• YOUR OBJECTIVE:
Copy out every line of text in the records below word for word, leaving out the pictures.
--- Start LISTED RECORDS ---
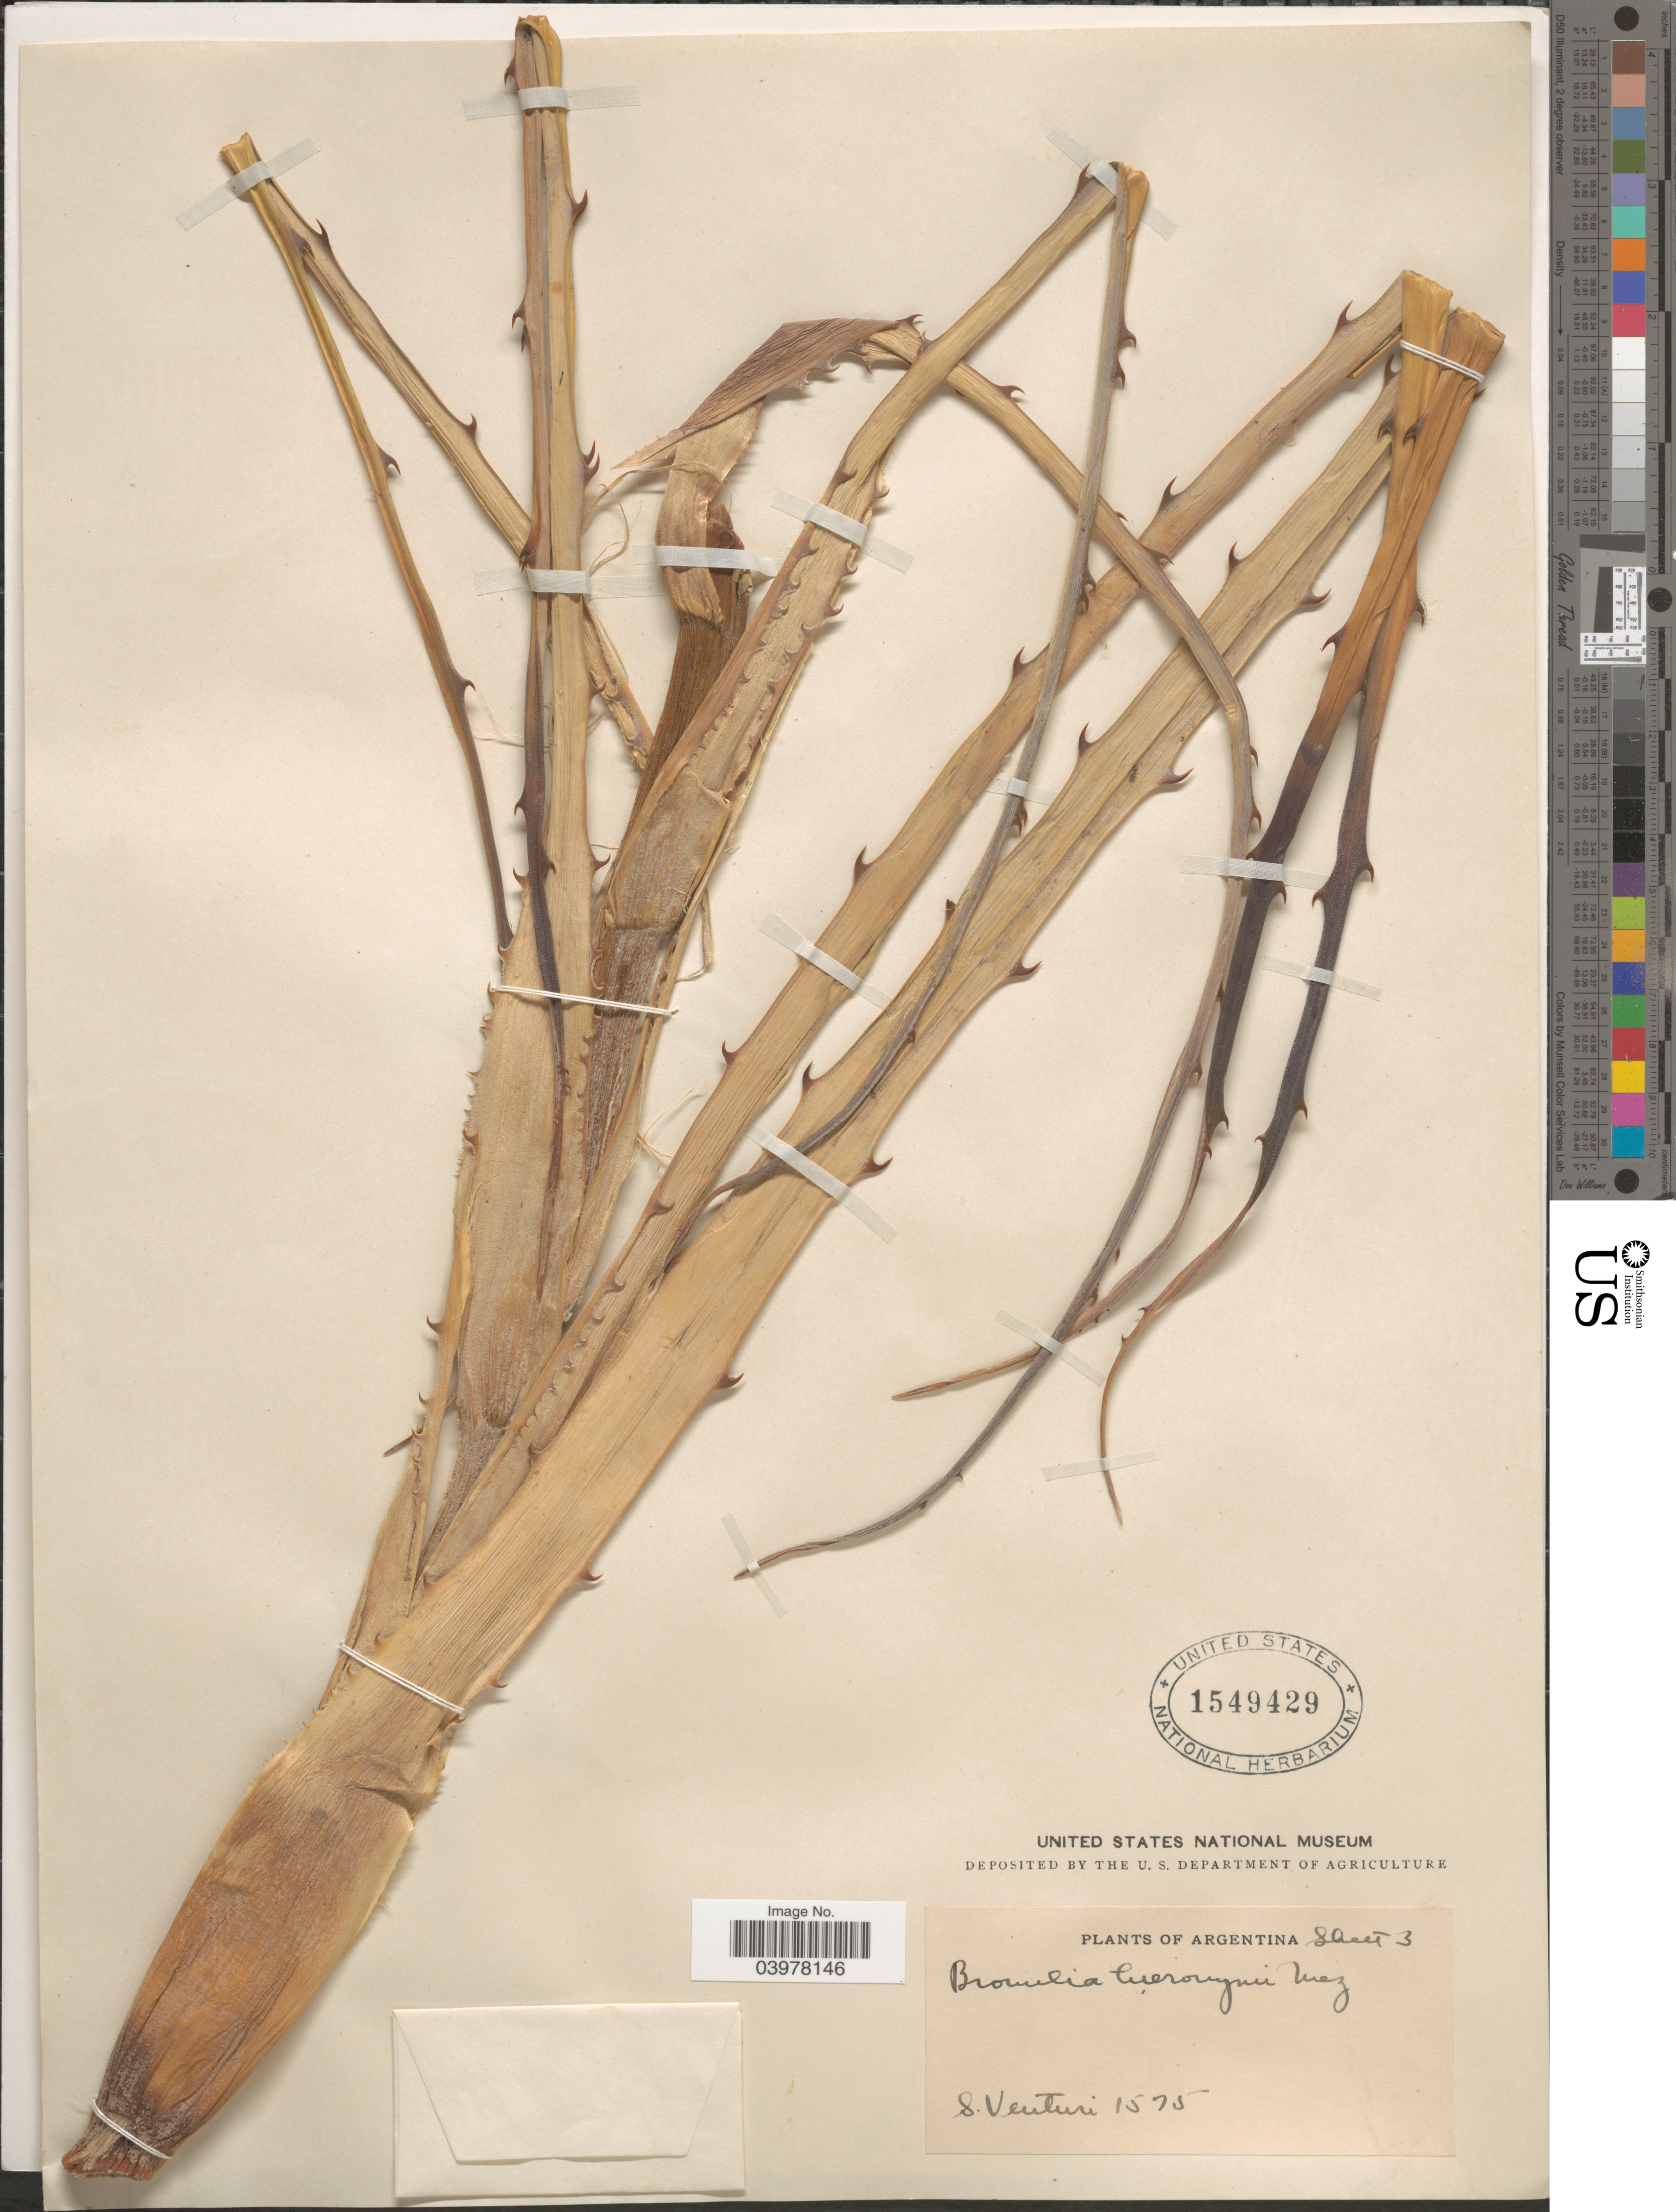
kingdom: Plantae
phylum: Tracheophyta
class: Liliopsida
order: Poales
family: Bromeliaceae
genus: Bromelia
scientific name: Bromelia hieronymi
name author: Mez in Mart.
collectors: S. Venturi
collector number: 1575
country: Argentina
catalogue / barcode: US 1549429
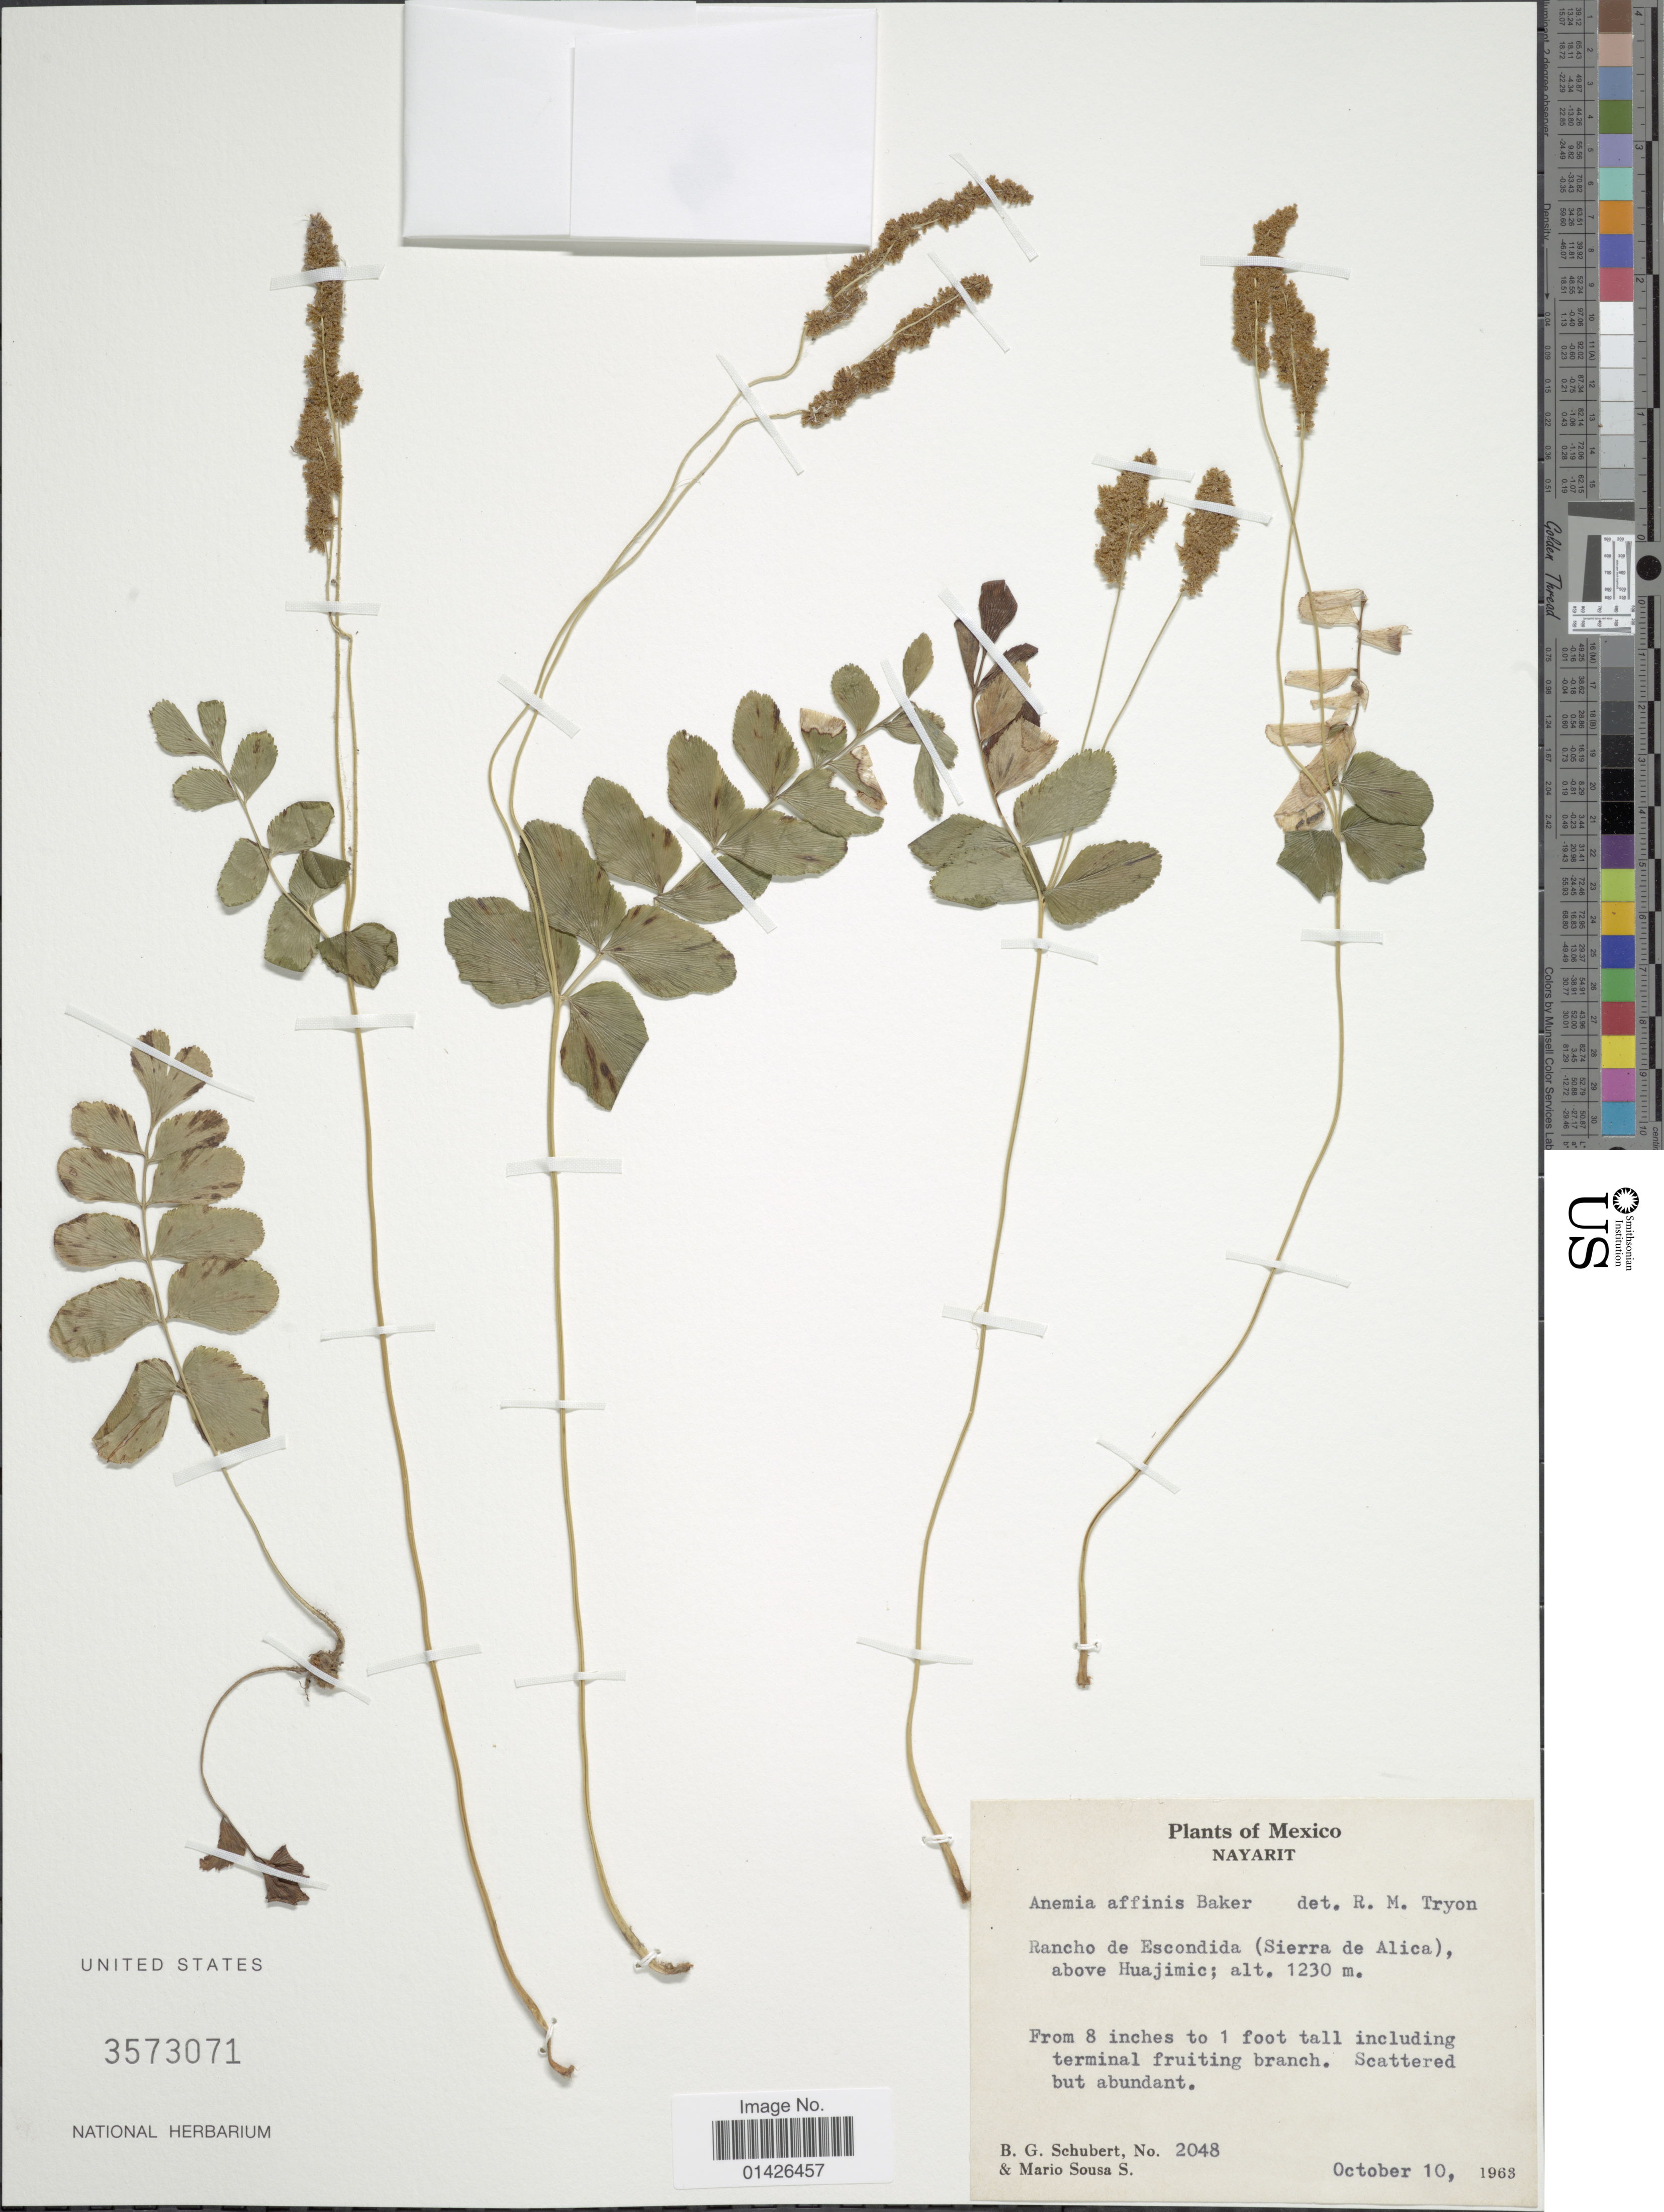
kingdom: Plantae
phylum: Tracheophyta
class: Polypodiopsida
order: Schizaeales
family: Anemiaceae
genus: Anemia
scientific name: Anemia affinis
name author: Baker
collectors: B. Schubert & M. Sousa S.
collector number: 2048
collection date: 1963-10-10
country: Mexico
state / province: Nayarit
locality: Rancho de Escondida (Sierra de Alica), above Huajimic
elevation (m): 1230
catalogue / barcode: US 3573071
--- End LISTED RECORDS ---
• SOLUTION FOR THIS TASK:
kingdom: Plantae
phylum: Tracheophyta
class: Liliopsida
order: Poales
family: Bromeliaceae
genus: Bromelia
scientific name: Bromelia hieronymi
name author: Mez in Mart.
collectors: S. Venturi
collector number: 1575
country: Argentina
catalogue / barcode: US 1549429
kingdom: Plantae
phylum: Tracheophyta
class: Polypodiopsida
order: Schizaeales
family: Anemiaceae
genus: Anemia
scientific name: Anemia affinis
name author: Baker
collectors: B. Schubert & M. Sousa S.
collector number: 2048
collection date: 1963-10-10
country: Mexico
state / province: Nayarit
locality: Rancho de Escondida (Sierra de Alica), above Huajimic
elevation (m): 1230
catalogue / barcode: US 3573071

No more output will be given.